_ACTIVITY_
The pictures stay out. Please retype every line below exactly.

Revision tracking records:
##############################
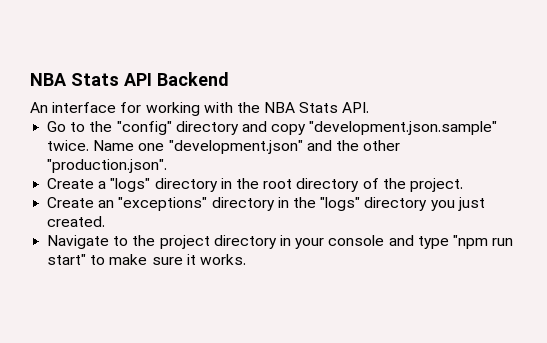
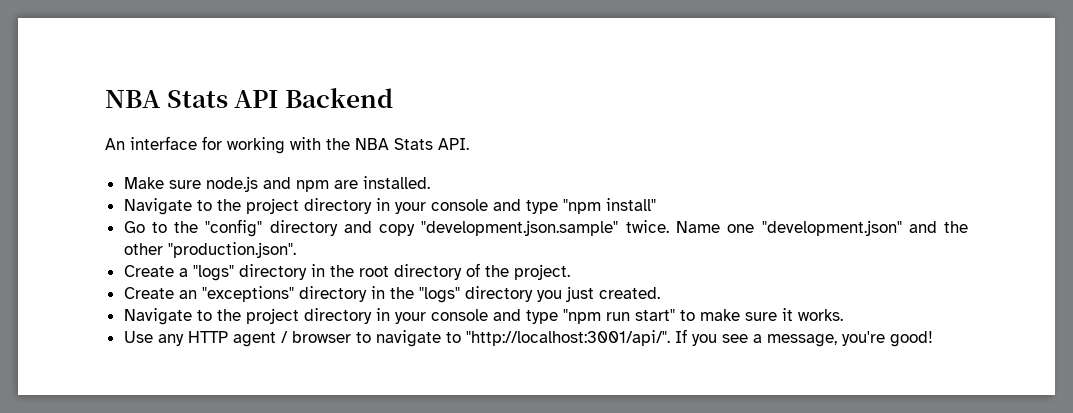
(370, 107) none -> [123,176,430,192] [123,198,656,215] // Make sure node.js and npm are installed. // Navigate to the project directory in your console and type "npm install"
(246, 259) none -> [123,329,933,347] // Use any HTTP agent / browser to navigate to "http://localhost:3001/api/". If you see a message, you're good!

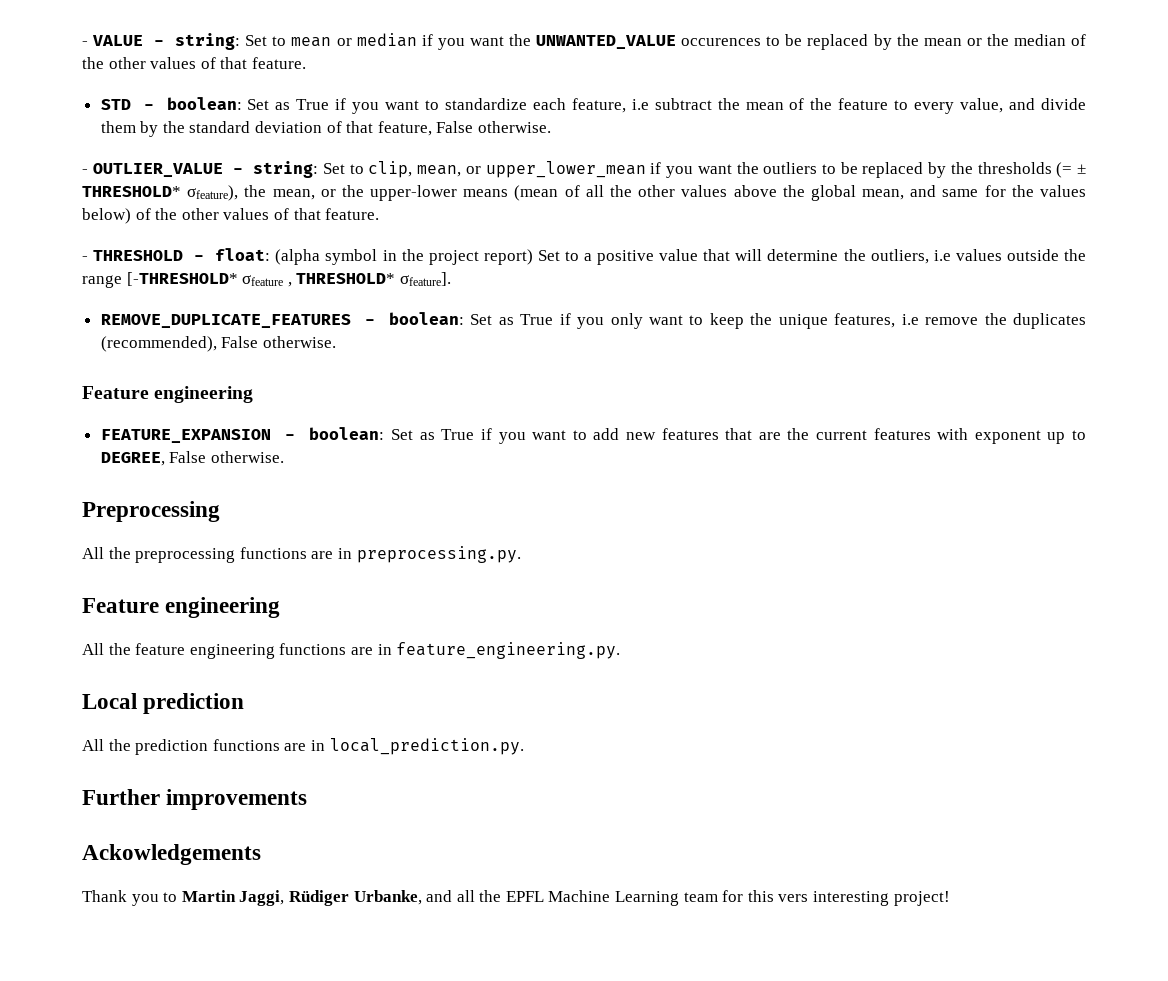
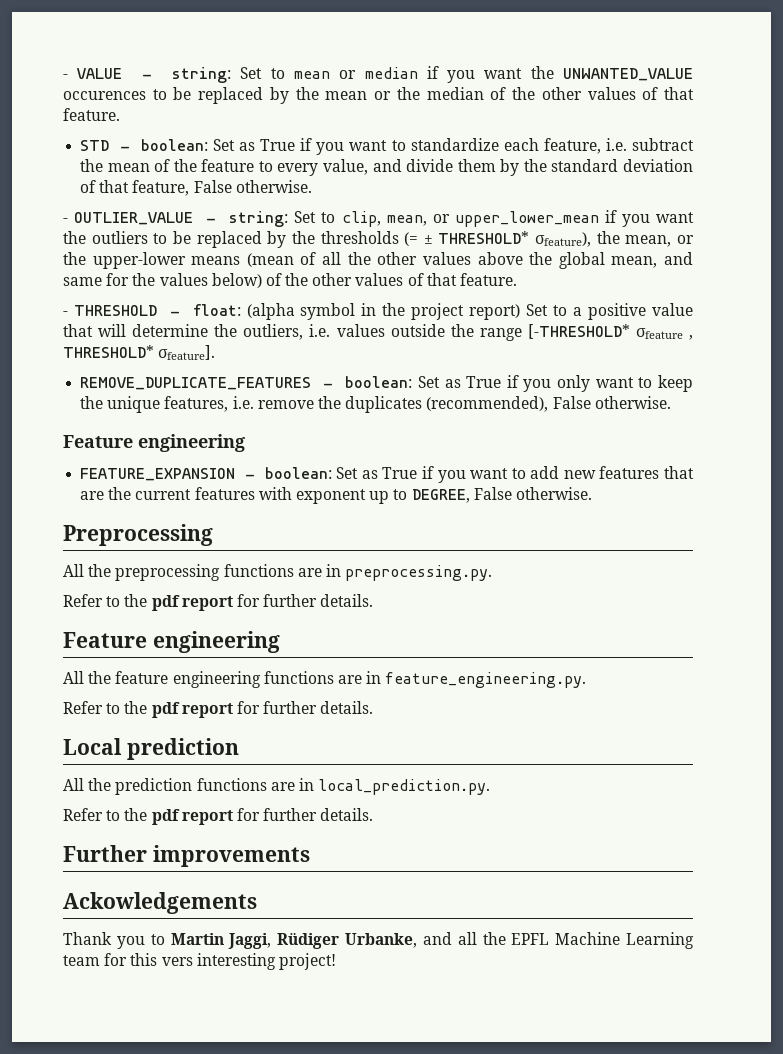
[631,99,649,110] i.e -> [605,138,627,151] i.e.
[933,250,951,261] i.e -> [309,324,331,337] i.e.
[901,314,919,325] i.e -> [232,396,254,409] i.e.
(521, 554) none -> [63,594,374,611] // Refer to the pdf report for further details.
(621, 650) none -> [63,701,374,718] // Refer to the pdf report for further details.
(524, 746) none -> [63,808,374,825] // Refer to the pdf report for further details.

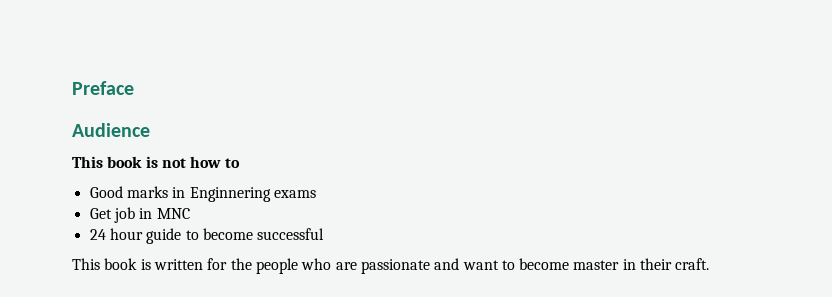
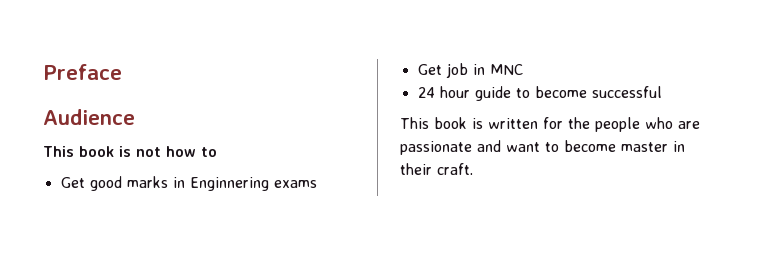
[89,186,123,198] Good -> [60,176,122,191] Get good

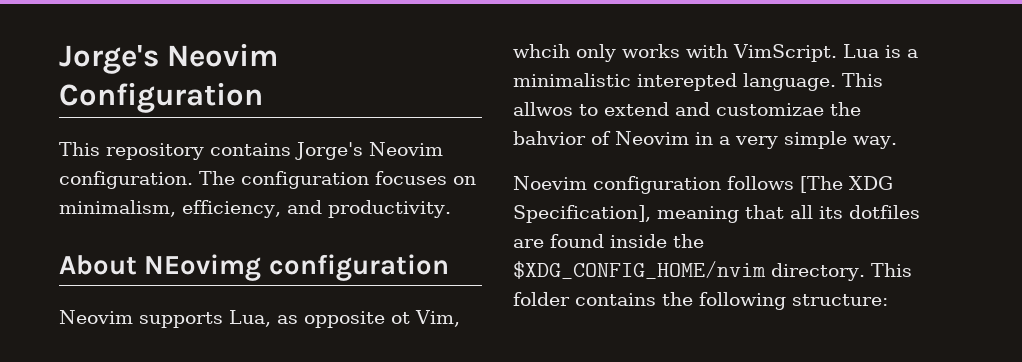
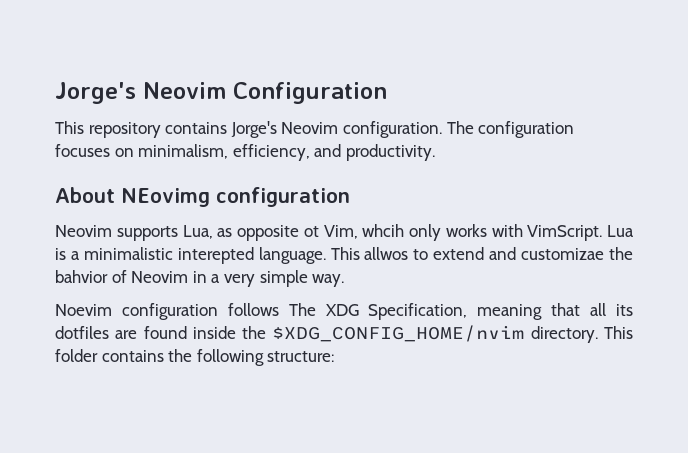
[800,176,893,193] [513,205,651,223] [The XDG Specification], -> [288,303,468,320] The XDG Specification,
##############################
_REPLY_
(370, 107) none -> [123,176,430,192] [123,198,656,215] // Make sure node.js and npm are installed. // Navigate to the project directory in your console and type "npm install"
(246, 259) none -> [123,329,933,347] // Use any HTTP agent / browser to navigate to "http://localhost:3001/api/". If you see a message, you're good!

[631,99,649,110] i.e -> [605,138,627,151] i.e.
[933,250,951,261] i.e -> [309,324,331,337] i.e.
[901,314,919,325] i.e -> [232,396,254,409] i.e.
(521, 554) none -> [63,594,374,611] // Refer to the pdf report for further details.
(621, 650) none -> [63,701,374,718] // Refer to the pdf report for further details.
(524, 746) none -> [63,808,374,825] // Refer to the pdf report for further details.

[89,186,123,198] Good -> [60,176,122,191] Get good

[800,176,893,193] [513,205,651,223] [The XDG Specification], -> [288,303,468,320] The XDG Specification,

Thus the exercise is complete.